## EXERCISE INSTRUCTIONS
The data shown below should all be retyped exactly.

Collected data entries:
=== Begin Enclosure ===

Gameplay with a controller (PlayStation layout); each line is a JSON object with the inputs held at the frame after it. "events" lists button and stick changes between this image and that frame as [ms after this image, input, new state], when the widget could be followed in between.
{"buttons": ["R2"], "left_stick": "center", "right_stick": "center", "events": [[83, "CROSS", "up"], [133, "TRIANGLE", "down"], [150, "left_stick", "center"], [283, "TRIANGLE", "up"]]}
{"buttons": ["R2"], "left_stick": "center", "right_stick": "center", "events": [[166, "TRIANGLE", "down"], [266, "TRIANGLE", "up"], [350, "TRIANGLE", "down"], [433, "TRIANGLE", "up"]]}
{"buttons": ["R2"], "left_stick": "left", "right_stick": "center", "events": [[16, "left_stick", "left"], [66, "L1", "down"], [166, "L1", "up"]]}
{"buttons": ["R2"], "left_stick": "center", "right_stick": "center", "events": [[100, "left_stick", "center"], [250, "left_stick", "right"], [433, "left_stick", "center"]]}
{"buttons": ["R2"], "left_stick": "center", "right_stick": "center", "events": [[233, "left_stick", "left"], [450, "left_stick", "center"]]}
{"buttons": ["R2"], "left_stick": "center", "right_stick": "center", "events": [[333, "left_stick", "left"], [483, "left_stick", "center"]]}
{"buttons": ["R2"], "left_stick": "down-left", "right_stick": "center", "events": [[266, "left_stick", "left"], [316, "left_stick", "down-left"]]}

=== End Enclosure ===

## SOLUTION FOR THIS EXERCISE
Gameplay with a controller (PlayStation layout); each line is a JSON object with the inputs held at the frame after it. "events" lists button and stick changes between this image and that frame as [ms after this image, input, new state], when the widget could be followed in between.
{"buttons": ["R2"], "left_stick": "center", "right_stick": "center", "events": [[83, "CROSS", "up"], [133, "TRIANGLE", "down"], [150, "left_stick", "center"], [283, "TRIANGLE", "up"]]}
{"buttons": ["R2"], "left_stick": "center", "right_stick": "center", "events": [[166, "TRIANGLE", "down"], [266, "TRIANGLE", "up"], [350, "TRIANGLE", "down"], [433, "TRIANGLE", "up"]]}
{"buttons": ["R2"], "left_stick": "left", "right_stick": "center", "events": [[16, "left_stick", "left"], [66, "L1", "down"], [166, "L1", "up"]]}
{"buttons": ["R2"], "left_stick": "center", "right_stick": "center", "events": [[100, "left_stick", "center"], [250, "left_stick", "right"], [433, "left_stick", "center"]]}
{"buttons": ["R2"], "left_stick": "center", "right_stick": "center", "events": [[233, "left_stick", "left"], [450, "left_stick", "center"]]}
{"buttons": ["R2"], "left_stick": "center", "right_stick": "center", "events": [[333, "left_stick", "left"], [483, "left_stick", "center"]]}
{"buttons": ["R2"], "left_stick": "down-left", "right_stick": "center", "events": [[266, "left_stick", "left"], [316, "left_stick", "down-left"]]}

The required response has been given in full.